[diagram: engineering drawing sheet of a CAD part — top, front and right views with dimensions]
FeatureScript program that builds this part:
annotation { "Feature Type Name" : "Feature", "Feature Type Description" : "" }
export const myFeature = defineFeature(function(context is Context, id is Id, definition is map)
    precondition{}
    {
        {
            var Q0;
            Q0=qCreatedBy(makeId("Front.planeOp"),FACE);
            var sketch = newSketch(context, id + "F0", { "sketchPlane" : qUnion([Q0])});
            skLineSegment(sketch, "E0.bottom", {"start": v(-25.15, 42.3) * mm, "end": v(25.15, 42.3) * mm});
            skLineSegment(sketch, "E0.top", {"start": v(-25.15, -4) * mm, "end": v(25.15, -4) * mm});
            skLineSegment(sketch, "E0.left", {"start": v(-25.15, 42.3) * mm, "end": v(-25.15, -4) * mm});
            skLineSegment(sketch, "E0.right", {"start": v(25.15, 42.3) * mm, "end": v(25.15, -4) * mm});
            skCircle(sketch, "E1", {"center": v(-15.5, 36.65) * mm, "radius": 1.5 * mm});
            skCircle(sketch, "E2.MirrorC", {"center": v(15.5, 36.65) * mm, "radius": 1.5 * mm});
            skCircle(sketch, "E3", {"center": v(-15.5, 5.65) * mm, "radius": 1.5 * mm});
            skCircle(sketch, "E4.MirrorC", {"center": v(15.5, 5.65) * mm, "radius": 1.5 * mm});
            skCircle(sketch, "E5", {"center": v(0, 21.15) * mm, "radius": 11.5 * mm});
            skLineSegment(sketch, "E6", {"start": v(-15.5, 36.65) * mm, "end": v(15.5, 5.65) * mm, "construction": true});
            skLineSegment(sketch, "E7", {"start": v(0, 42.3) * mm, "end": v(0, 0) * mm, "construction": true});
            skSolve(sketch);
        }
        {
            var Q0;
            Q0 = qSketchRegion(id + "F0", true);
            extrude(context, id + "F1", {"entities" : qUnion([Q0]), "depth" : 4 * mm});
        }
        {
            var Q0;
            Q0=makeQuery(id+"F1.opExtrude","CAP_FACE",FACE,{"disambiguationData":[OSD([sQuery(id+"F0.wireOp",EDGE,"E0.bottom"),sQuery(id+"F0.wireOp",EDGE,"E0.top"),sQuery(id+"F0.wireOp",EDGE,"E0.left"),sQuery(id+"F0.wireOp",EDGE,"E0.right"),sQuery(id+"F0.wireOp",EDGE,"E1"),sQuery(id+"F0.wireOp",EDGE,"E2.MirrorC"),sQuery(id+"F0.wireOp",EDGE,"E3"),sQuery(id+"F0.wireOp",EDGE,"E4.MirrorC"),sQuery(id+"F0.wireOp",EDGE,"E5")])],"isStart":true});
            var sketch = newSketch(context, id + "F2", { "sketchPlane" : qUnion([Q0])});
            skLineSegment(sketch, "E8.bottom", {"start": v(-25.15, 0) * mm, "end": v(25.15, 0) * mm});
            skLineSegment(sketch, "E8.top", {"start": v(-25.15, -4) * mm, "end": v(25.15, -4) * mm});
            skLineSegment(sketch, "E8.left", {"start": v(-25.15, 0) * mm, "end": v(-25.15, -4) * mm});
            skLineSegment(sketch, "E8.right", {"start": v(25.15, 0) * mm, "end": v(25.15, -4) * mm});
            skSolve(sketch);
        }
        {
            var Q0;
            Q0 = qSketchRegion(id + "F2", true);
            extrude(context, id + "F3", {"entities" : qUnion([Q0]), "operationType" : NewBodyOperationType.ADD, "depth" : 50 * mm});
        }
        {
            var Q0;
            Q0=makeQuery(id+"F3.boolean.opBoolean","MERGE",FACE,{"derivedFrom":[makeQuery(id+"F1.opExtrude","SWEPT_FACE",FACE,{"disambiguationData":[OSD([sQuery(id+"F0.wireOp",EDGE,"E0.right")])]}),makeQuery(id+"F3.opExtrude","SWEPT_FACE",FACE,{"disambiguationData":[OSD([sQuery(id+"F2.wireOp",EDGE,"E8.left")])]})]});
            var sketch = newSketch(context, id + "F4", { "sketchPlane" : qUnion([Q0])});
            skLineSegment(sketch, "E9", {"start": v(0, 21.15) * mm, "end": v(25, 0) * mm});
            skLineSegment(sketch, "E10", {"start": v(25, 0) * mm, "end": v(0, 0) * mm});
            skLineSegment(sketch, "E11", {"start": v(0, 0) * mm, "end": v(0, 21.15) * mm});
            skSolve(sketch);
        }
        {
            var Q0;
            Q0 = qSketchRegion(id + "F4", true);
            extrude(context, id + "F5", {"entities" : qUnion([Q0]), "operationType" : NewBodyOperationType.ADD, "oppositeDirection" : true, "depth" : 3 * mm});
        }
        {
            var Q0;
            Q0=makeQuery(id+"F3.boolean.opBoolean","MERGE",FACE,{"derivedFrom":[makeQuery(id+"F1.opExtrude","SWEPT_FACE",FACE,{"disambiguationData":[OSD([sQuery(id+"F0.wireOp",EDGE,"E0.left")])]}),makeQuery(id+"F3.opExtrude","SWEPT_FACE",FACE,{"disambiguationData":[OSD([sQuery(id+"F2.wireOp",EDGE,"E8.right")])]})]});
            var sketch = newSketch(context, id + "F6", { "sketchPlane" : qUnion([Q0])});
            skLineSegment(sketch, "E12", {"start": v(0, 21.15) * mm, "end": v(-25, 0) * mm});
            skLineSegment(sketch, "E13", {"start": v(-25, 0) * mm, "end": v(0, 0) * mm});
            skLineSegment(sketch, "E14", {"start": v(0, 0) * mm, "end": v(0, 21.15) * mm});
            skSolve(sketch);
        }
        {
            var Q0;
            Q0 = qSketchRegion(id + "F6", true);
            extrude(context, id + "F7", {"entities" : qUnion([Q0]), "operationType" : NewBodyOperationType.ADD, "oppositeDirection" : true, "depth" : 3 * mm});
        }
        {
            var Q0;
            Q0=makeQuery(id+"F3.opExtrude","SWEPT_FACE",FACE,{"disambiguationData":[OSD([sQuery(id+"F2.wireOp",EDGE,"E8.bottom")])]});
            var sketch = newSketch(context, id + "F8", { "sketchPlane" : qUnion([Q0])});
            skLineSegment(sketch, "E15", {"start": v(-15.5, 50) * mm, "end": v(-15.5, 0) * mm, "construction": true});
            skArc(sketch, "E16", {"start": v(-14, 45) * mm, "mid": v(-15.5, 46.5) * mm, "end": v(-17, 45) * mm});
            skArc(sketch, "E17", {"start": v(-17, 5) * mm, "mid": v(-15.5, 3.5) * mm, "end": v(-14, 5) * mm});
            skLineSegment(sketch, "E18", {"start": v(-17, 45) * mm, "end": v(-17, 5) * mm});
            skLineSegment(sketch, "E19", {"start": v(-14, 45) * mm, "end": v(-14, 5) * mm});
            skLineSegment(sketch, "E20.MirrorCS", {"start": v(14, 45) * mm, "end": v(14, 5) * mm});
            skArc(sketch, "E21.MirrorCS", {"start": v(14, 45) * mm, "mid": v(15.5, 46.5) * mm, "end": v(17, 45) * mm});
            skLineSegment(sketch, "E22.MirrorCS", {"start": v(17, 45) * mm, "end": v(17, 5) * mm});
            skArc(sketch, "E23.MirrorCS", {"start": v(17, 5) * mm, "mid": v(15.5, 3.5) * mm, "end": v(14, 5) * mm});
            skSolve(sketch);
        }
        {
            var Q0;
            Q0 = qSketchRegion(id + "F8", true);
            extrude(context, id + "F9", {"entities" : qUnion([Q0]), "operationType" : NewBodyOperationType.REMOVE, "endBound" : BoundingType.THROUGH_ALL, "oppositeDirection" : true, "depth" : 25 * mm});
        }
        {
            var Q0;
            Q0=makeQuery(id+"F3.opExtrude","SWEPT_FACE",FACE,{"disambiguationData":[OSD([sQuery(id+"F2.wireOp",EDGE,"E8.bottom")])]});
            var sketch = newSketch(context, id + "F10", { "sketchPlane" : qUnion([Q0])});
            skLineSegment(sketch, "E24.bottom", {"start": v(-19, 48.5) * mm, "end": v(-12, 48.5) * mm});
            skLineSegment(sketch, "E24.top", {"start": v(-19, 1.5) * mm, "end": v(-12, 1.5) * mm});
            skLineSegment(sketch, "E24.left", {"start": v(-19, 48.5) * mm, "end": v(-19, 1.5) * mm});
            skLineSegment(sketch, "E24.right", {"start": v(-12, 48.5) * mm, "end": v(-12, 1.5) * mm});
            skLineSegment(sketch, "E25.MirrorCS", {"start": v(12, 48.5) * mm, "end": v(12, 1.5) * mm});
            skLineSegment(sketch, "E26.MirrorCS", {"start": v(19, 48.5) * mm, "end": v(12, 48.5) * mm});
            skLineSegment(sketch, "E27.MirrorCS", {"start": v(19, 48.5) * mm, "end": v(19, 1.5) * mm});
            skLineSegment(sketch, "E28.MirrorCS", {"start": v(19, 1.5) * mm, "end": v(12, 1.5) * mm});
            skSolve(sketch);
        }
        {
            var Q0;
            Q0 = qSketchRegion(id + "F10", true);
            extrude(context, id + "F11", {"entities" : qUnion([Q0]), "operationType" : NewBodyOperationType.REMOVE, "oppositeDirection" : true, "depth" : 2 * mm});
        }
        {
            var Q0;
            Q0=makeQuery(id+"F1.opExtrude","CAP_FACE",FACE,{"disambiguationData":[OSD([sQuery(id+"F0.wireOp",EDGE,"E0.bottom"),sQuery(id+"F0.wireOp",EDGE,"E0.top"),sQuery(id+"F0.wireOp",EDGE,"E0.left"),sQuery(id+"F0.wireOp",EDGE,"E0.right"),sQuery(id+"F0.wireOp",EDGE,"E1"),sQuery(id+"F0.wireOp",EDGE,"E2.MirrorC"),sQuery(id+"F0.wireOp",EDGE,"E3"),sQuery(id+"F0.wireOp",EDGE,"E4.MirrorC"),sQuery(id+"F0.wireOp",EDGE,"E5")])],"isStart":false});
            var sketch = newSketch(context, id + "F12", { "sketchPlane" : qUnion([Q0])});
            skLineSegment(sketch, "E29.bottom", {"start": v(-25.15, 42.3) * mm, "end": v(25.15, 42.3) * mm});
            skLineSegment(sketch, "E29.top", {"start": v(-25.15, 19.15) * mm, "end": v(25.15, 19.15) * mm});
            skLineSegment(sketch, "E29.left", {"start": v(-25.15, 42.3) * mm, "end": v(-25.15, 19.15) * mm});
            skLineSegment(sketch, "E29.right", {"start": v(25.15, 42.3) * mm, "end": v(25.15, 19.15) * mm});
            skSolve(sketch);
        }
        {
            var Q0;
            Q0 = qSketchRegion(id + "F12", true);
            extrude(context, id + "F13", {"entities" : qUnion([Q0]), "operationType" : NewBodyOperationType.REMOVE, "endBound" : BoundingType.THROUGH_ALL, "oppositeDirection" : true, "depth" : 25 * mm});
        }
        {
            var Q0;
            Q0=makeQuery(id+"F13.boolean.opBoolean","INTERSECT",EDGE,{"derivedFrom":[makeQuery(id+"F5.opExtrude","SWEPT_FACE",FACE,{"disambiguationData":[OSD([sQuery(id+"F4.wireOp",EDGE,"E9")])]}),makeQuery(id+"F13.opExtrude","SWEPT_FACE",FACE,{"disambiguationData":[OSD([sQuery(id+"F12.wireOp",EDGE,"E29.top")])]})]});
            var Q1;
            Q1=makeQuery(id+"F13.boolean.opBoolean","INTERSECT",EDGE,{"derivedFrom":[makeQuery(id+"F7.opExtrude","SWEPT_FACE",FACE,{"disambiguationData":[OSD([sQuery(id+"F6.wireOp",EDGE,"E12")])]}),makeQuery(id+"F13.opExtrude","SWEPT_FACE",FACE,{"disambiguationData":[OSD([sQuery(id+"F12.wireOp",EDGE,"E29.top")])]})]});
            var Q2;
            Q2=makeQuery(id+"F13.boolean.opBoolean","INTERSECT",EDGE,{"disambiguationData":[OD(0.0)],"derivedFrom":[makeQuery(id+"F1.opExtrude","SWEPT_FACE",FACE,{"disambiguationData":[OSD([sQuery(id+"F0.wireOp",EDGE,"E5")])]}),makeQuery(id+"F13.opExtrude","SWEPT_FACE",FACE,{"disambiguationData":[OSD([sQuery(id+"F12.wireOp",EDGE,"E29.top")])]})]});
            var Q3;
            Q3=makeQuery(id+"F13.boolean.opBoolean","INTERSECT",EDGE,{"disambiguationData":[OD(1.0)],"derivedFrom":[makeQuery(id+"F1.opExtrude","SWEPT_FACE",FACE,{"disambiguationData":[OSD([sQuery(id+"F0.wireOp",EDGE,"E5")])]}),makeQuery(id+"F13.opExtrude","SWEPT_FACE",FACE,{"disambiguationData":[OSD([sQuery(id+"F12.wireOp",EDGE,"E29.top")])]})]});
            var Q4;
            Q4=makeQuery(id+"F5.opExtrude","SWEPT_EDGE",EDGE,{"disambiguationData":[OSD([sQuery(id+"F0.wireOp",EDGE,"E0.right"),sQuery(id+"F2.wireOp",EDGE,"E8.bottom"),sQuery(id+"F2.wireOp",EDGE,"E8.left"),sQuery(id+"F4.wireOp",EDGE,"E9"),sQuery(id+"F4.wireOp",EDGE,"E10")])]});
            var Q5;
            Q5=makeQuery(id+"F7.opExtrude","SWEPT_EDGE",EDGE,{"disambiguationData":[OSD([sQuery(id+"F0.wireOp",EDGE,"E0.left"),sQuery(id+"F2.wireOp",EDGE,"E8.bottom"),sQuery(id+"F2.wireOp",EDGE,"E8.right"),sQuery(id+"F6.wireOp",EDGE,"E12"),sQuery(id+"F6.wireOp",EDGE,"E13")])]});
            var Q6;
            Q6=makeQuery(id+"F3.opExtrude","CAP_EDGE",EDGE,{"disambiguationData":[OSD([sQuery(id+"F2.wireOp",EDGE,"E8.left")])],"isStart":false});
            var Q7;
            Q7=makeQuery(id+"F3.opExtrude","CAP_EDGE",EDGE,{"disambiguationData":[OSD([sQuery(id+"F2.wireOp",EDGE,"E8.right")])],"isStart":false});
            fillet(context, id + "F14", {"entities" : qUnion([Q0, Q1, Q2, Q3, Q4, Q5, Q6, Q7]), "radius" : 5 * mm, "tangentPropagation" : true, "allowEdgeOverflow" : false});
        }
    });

::::

§ REQUEST
Give only the part of the rows that opens at their start and closes with the line containing "export const myFeature", substituting "plateFeature" for "myFeature" and leaving everything else unchanged.

§ FULL SOLUTION
[diagram: engineering drawing sheet of a CAD part — top, front and right views with dimensions]
FeatureScript program that builds this part:
annotation { "Feature Type Name" : "Feature", "Feature Type Description" : "" }
export const plateFeature = defineFeature(function(context is Context, id is Id, definition is map)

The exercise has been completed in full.